Speaking of tips, there are tip boxes everywhere. On the sides of buildings, in the backs of taxis. I wouldn’t be surprised to find them in the backs of Turkish ambulances. ‘That’s 7.50GBP for a fractured wrist, and an agreement to buy a diamond bracelet from my dodgy mate for a broken leg.’ It’s like Turkey’s handed over the responsibility for its economy to Ryanair.

If things get out of hand, Scottish people, you can always phone 'The Polis.'

Although most of the bar workers are genuinely friendly people, you won’t remember – or care about – this after day three. Certainly my tolerance to touting underwent a radical transformation. I went from cheerfully engaging in banter with every touter who chanced his luck, to imagining their sweet, sweet collective deaths at the bottom of the ocean.

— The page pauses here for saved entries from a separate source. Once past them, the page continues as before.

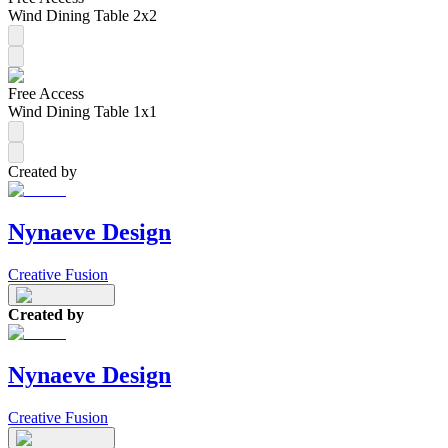
Wind Dining Table 2x2
Free Access
Wind Dining Table 1x1
Created by
Nynaeve Design
Creative Fusion
Created by
Nynaeve Design
Creative Fusion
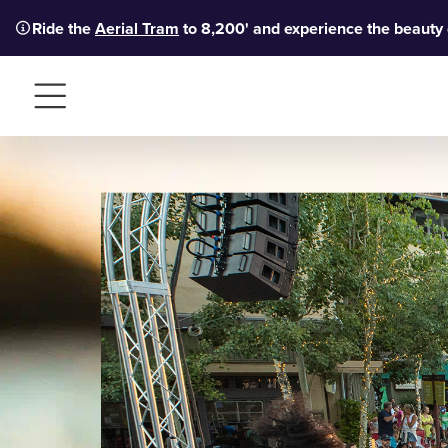
Ride the
Aerial Tram
to 8,200' and experience the beauty
Menu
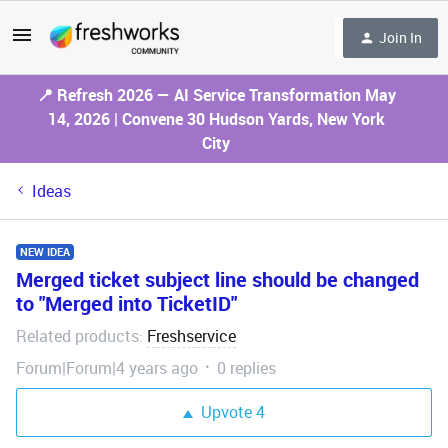
Join In
📍 Refresh 2026 — AI Service Transformation May
14, 2026 | Convene 30 Hudson Yards, New York
City
Ideas
NEW IDEA
Merged ticket subject line should be changed
to "Merged into TicketID"
Related products
Freshservice
:
Forum|Forum|4 years ago
0 replies
Upvote
4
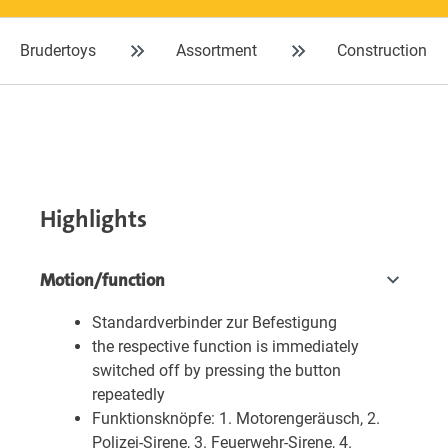
Brudertoys
Assortment
Construction
Highlights
Motion/function
Standardverbinder zur Befestigung
the respective function is immediately
switched off by pressing the button
repeatedly
Funktionsknöpfe: 1. Motorengeräusch, 2.
Polizei-Sirene, 3. Feuerwehr-Sirene, 4.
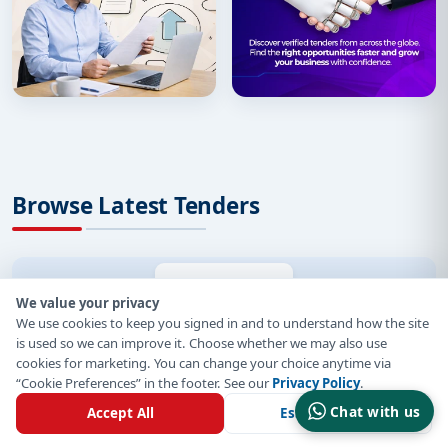
Browse Latest Tenders
By Region
By Country
By Sector
We value your privacy
We use cookies to keep you signed in and to understand how the site
Organization
is used so we can improve it. Choose whether we may also use
cookies for marketing. You can change your choice anytime via
“Cookie Preferences” in the footer. See our
Privacy Policy
.
Germany Tenders
Chat with us
Accept All
Essential Only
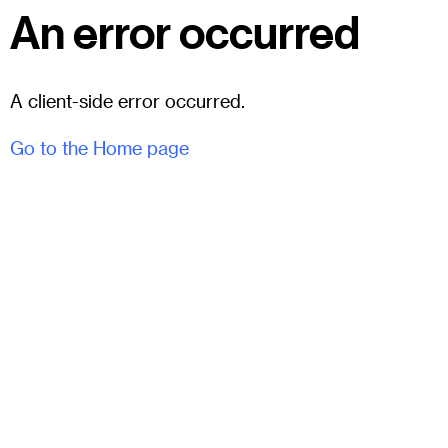
An error occurred
A client-side error occurred.
Go to the Home page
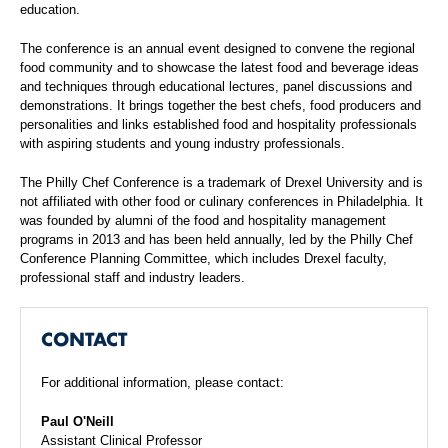
education.
The conference is an annual event designed to convene the regional
food community and to showcase the latest food and beverage ideas
and techniques through educational lectures, panel discussions and
demonstrations. It brings together the best chefs, food producers and
personalities and links established food and hospitality professionals
with aspiring students and young industry professionals.
The Philly Chef Conference is a trademark of Drexel University and is
not affiliated with other food or culinary conferences in Philadelphia. It
was founded by alumni of the food and hospitality management
programs in 2013 and has been held annually, led by the Philly Chef
Conference Planning Committee, which includes Drexel faculty,
professional staff and industry leaders.
CONTACT
For additional information, please contact:
Paul O'Neill
Assistant Clinical Professor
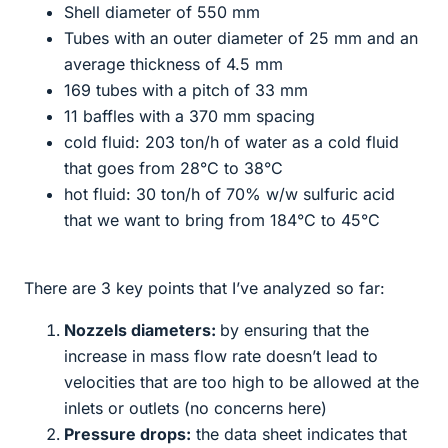
Shell diameter of 550 mm
Tubes with an outer diameter of 25 mm and an
average thickness of 4.5 mm
169 tubes with a pitch of 33 mm
11 baffles with a 370 mm spacing
cold fluid: 203 ton/h of water as a cold fluid
that goes from 28°C to 38°C
hot fluid: 30 ton/h of 70% w/w sulfuric acid
that we want to bring from 184°C to 45°C
There are 3 key points that I’ve analyzed so far:
Nozzels diameters:
by ensuring that the
increase in mass flow rate doesn’t lead to
velocities that are too high to be allowed at the
inlets or outlets (no concerns here)
Pressure drops:
the data sheet indicates that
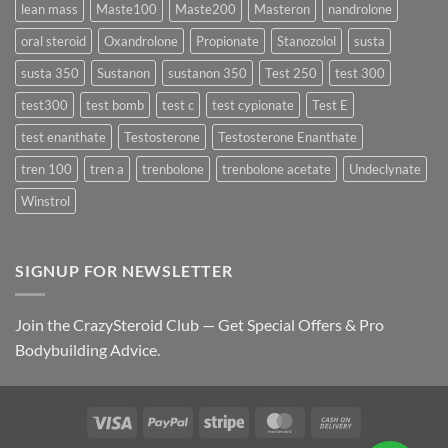
lean mass
Maste100
Maste200
Masteron
nandrolone
oral steroid
Oxandrolone
Propionate
Stanozolol
susta
susta 350
Sustanon
sustanon 350
Test 250
test 300
test300
test bomb
test c
test cypionate
Test E
test enanthate
Testosterone
Testosterone Enanthate
tren 100
tren a
trenbolone
trenbolone acetate
Undeclynate
Winstrol
SIGNUP FOR NEWSLETTER
Join the CrazySteroid Club — Get Special Offers & Pro
Bodybuilding Advice.
Visa
PayPal
Stripe
MasterCard
Cash
On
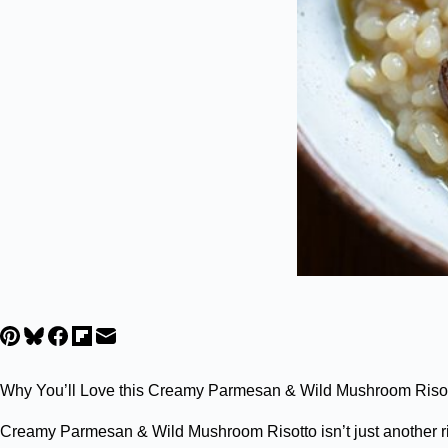
Why You’ll Love this Creamy Parmesan & Wild Mushroom Riso
Creamy Parmesan & Wild Mushroom Risotto isn’t just another ri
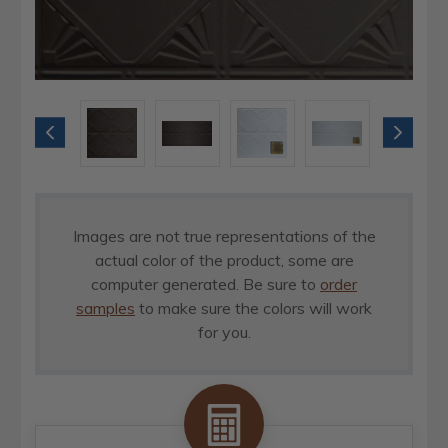
Images are not true representations of the
actual color of the product, some are
computer generated. Be sure to
order
samples
to make sure the colors will work
for you.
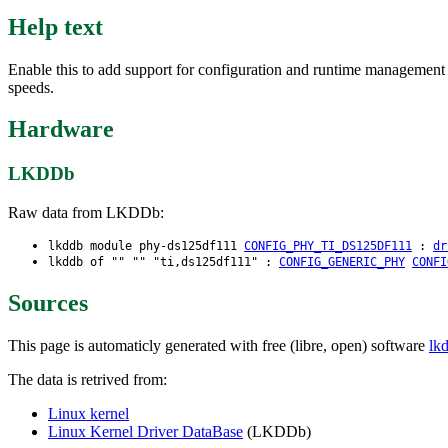
Help text
Enable this to add support for configuration and runtime managemen
speeds.
Hardware
LKDDb
Raw data from LKDDb:
lkddb module phy-ds125df111
CONFIG_PHY_TI_DS125DF111
:
dr
lkddb of "" "" "ti,ds125df111" :
CONFIG_GENERIC_PHY
CONFI
Sources
This page is automaticly generated with free (libre, open) software
lk
The data is retrived from:
Linux kernel
Linux Kernel Driver DataBase
(LKDDb)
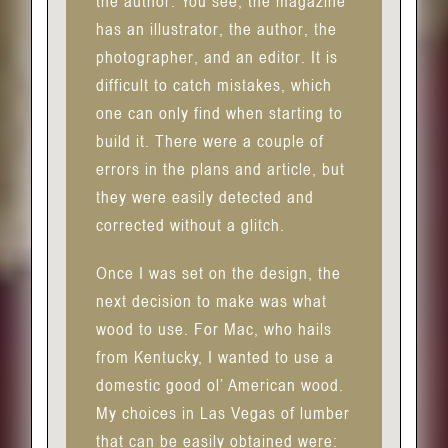
the author. You see, the magazine
has an illustrator, the author, the
photographer, and an editor. It is
difficult to catch mistakes, which
one can only find when starting to
build it. There were a couple of
errors in the plans and article, but
they were easily detected and
corrected without a glitch.
Once I was set on the design, the
next decision to make was what
wood to use. For Mac, who hails
from Kentucky, I wanted to use a
domestic good ol’ American wood.
My choices in Las Vegas of lumber
that can be easily obtained were:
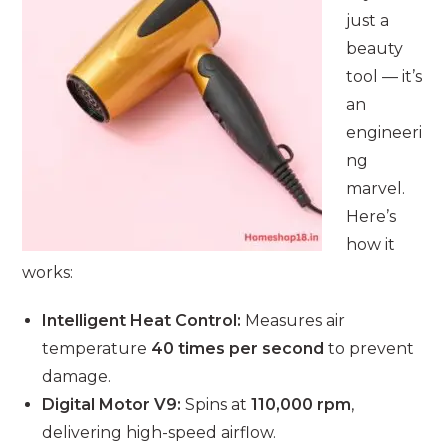
just a
beauty
tool — it’s
an
engineeri
ng
marvel.
Here’s
how it
works:
Intelligent Heat Control:
Measures air
temperature
40 times per second
to prevent
damage.
Digital Motor V9:
Spins at
110,000 rpm
,
delivering high-speed airflow.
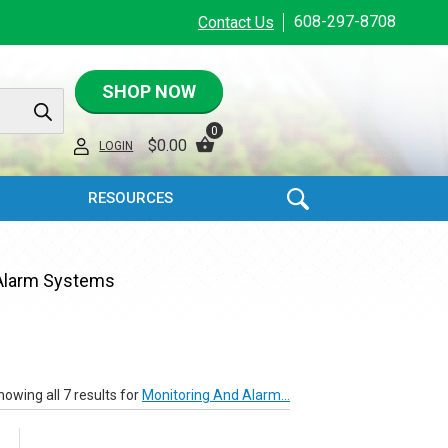
608-297-8708
Contact Us
SHOP NOW
0
$
0.00
LOGIN
RESOURCES
 Alarm Systems
howing all 7 results for
Monitoring And Alarm...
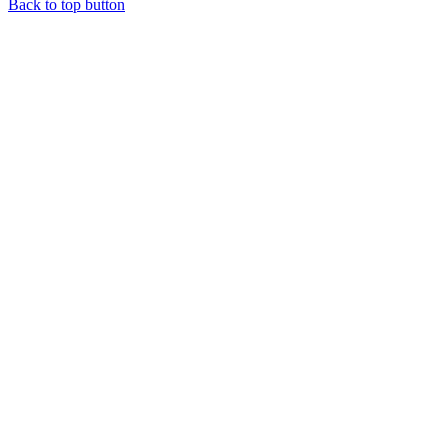
Back to top button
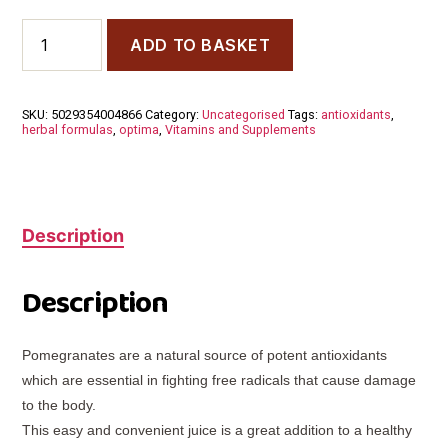
Optima
ADD TO BASKET
Pomegranate
Juice
500ml
quantity
SKU:
5029354004866
Category:
Uncategorised
Tags:
antioxidants
,
herbal formulas
,
optima
,
Vitamins and Supplements
Description
Description
Pomegranates are a natural source of potent antioxidants
which are essential in fighting free radicals that cause damage
to the body.
This easy and convenient juice is a great addition to a healthy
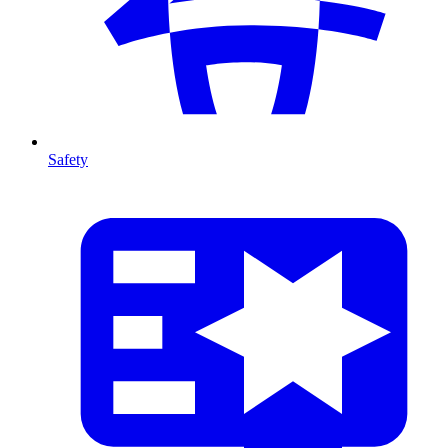
Safety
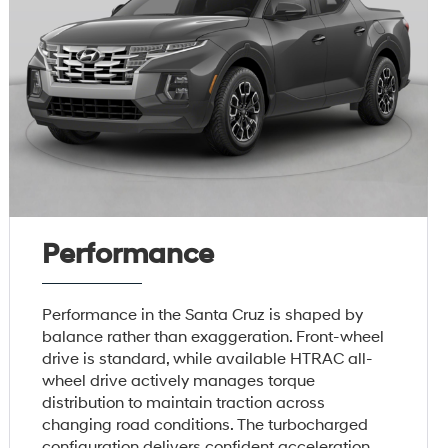
Performance
Performance in the Santa Cruz is shaped by
balance rather than exaggeration. Front-wheel
drive is standard, while available HTRAC all-
wheel drive actively manages torque
distribution to maintain traction across
changing road conditions. The turbocharged
configuration delivers confident acceleration,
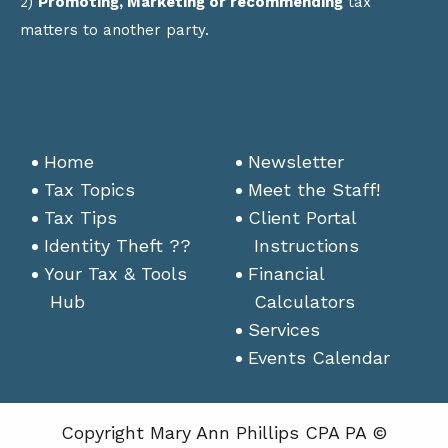
2)
Promoting, Marketing or recommending
tax
matters to another party.
Home
Newsletter
Tax Topics
Meet the Staff!
Tax Tips
Client Portal
Identity Theft ??
Instructions
Your Tax & Tools
Financial
Hub
Calculators
Services
Events Calendar
Copyright Mary Ann Phillips CPA PA ©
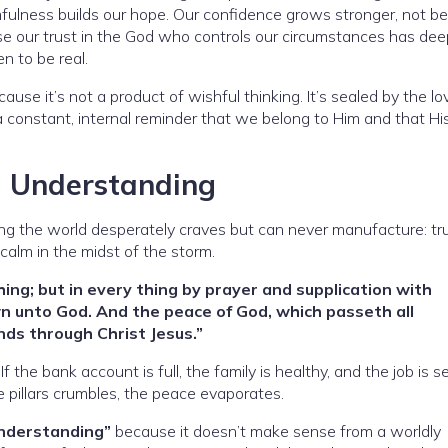
thfulness builds our hope. Our confidence grows stronger, not b
e our trust in the God who controls our circumstances has de
n to be real.
se it’s not a product of wishful thinking. It’s sealed by the lo
 a constant, internal reminder that we belong to Him and that Hi
l Understanding
ing the world desperately craves but can never manufacture: tr
calm in the midst of the storm.
hing; but in every thing by prayer and supplication with
n unto God. And the peace of God, which passeth all
nds through Christ Jesus.”
the bank account is full, the family is healthy, and the job is s
 pillars crumbles, the peace evaporates.
understanding”
because it doesn’t make sense from a worldly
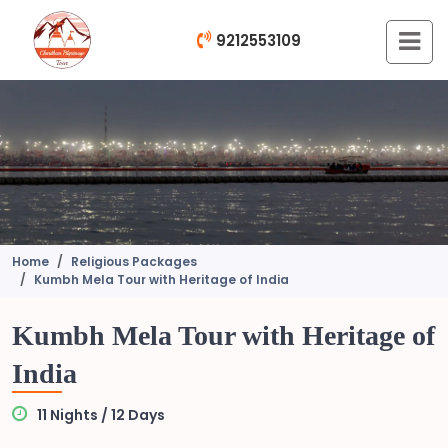
9212553109
Home
Religious Packages
Kumbh Mela Tour with Heritage of India
Kumbh Mela Tour with Heritage of
India
11 Nights / 12 Days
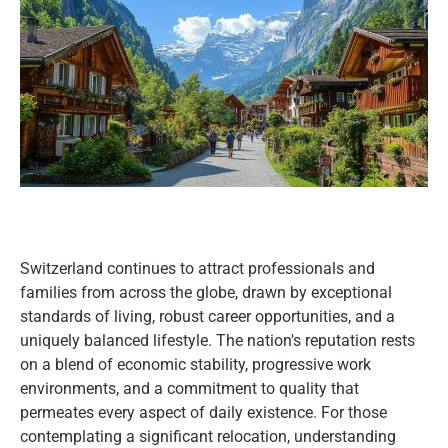
Switzerland continues to attract professionals and
families from across the globe, drawn by exceptional
standards of living, robust career opportunities, and a
uniquely balanced lifestyle. The nation's reputation rests
on a blend of economic stability, progressive work
environments, and a commitment to quality that
permeates every aspect of daily existence. For those
contemplating a significant relocation, understanding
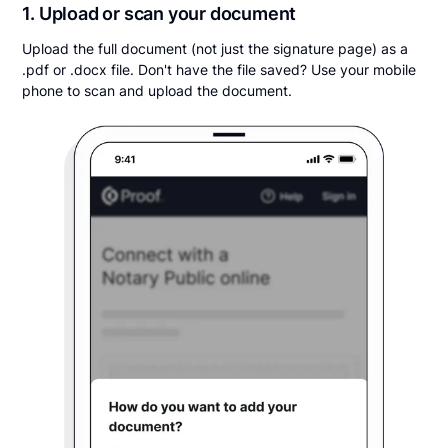
1. Upload or scan your document
Upload the full document (not just the signature page) as a
.pdf or .docx file. Don't have the file saved? Use your mobile
phone to scan and upload the document.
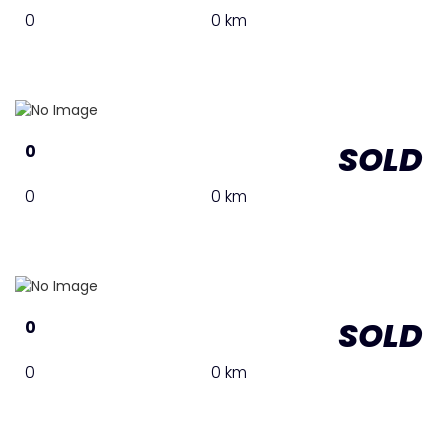
0
0 km
SOLD
0
0
0 km
SOLD
0
0
0 km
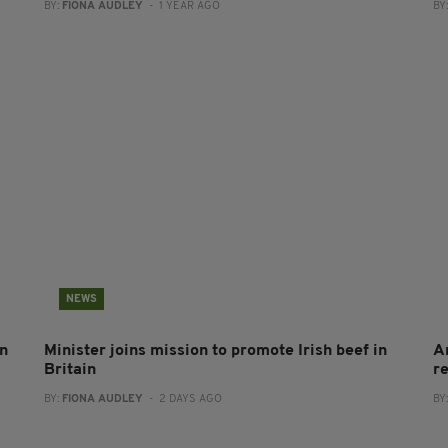
BY:
FIONA AUDLEY
- 1 YEAR AGO
BY
NEWS
on
Minister joins mission to promote Irish beef in
A
Britain
r
BY:
FIONA AUDLEY
- 2 DAYS AGO
BY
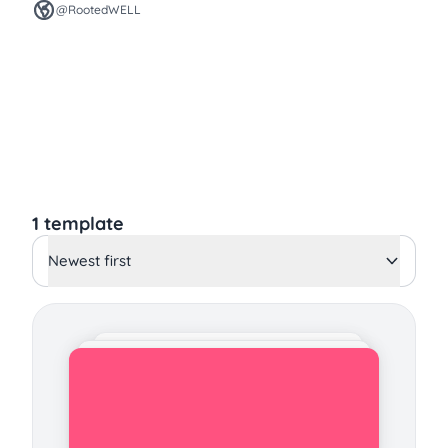
@RootedWELL
1 template
Newest first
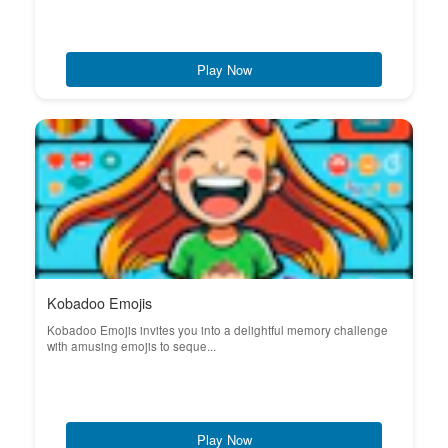
Play Now
Kobadoo Emojis
Kobadoo Emojis invites you into a delightful memory challenge
with amusing emojis to seque...
Play Now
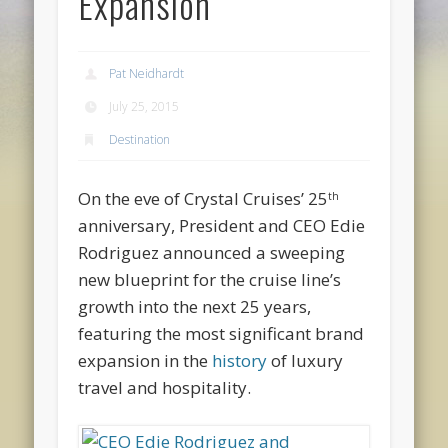
Expansion
Pat Neidhardt
July 25, 2015
Destination
On the eve of Crystal Cruises’ 25
th
anniversary, President and CEO Edie
Rodriguez announced a sweeping
new blueprint for the cruise line’s
growth into the next 25 years,
featuring the most significant brand
expansion in the
history
of luxury
travel and hospitality.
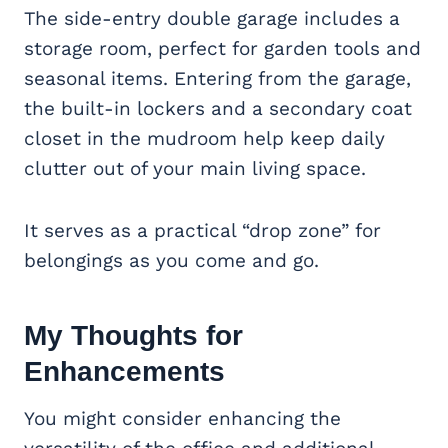
The side-entry double garage includes a
storage room, perfect for garden tools and
seasonal items. Entering from the garage,
the built-in lockers and a secondary coat
closet in the mudroom help keep daily
clutter out of your main living space.
It serves as a practical “drop zone” for
belongings as you come and go.
My Thoughts for
Enhancements
You might consider enhancing the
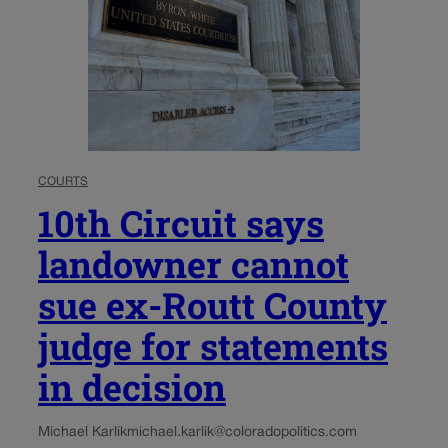
COURTS
10th Circuit says
landowner cannot
sue ex-Routt County
judge for statements
in decision
Michael Karlik
michael.karlik@coloradopolitics.com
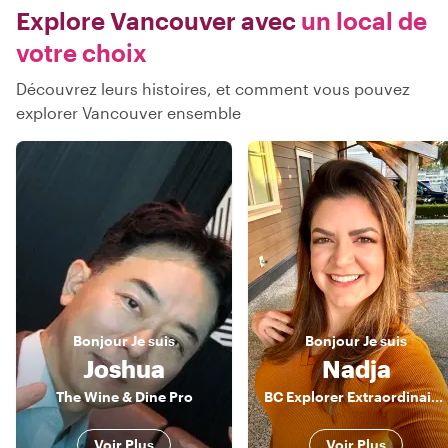
Explore Vancouver avec
un local de
votre choix
Découvrez leurs histoires, et comment vous pouvez
explorer Vancouver ensemble
Bonjour
Je suis
Bonjour
Je suis
Joshua
Nadja
The Wine & Dine Pro
BC Explorer Extraordinaire: Your Energetic Guide to Vancouver's Wonders!
Voir Plus
Voir Plus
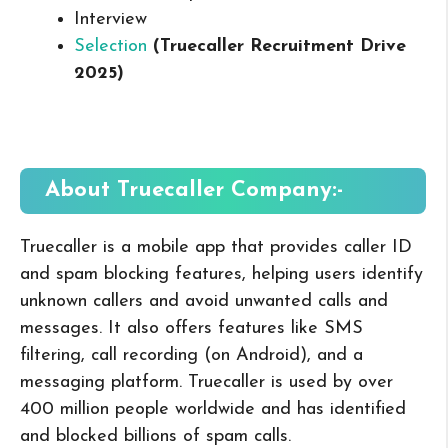
Interview
Selection
(Truecaller Recruitment Drive
2025
)
About Truecaller
Company:-
Truecaller is a mobile app that provides caller ID
and spam blocking features, helping users identify
unknown callers and avoid unwanted calls and
messages. It also offers features like SMS
filtering, call recording (on Android), and a
messaging platform. Truecaller is used by over
400 million people worldwide and has identified
and blocked billions of spam calls.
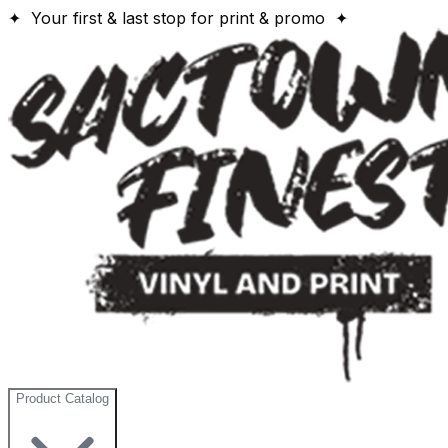
✦ Your first & last stop for print & promo ✦
Product Catalog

People, Turkish jaikeys presumably, even crashed roll-ups from me as I walked down the street. Not that such occurrences are unheard of down Falkirk high street, but still. Which reminds me: if you can find it over there, which I managed to do, don’t buy any tobacco. The packet may say Golden Virginia on it, but you can bet your bottom dollar (it’s all you’ll have left after a week) that the contents have been swept up from a barber’s-shop floor and cut with desiccated camel shite.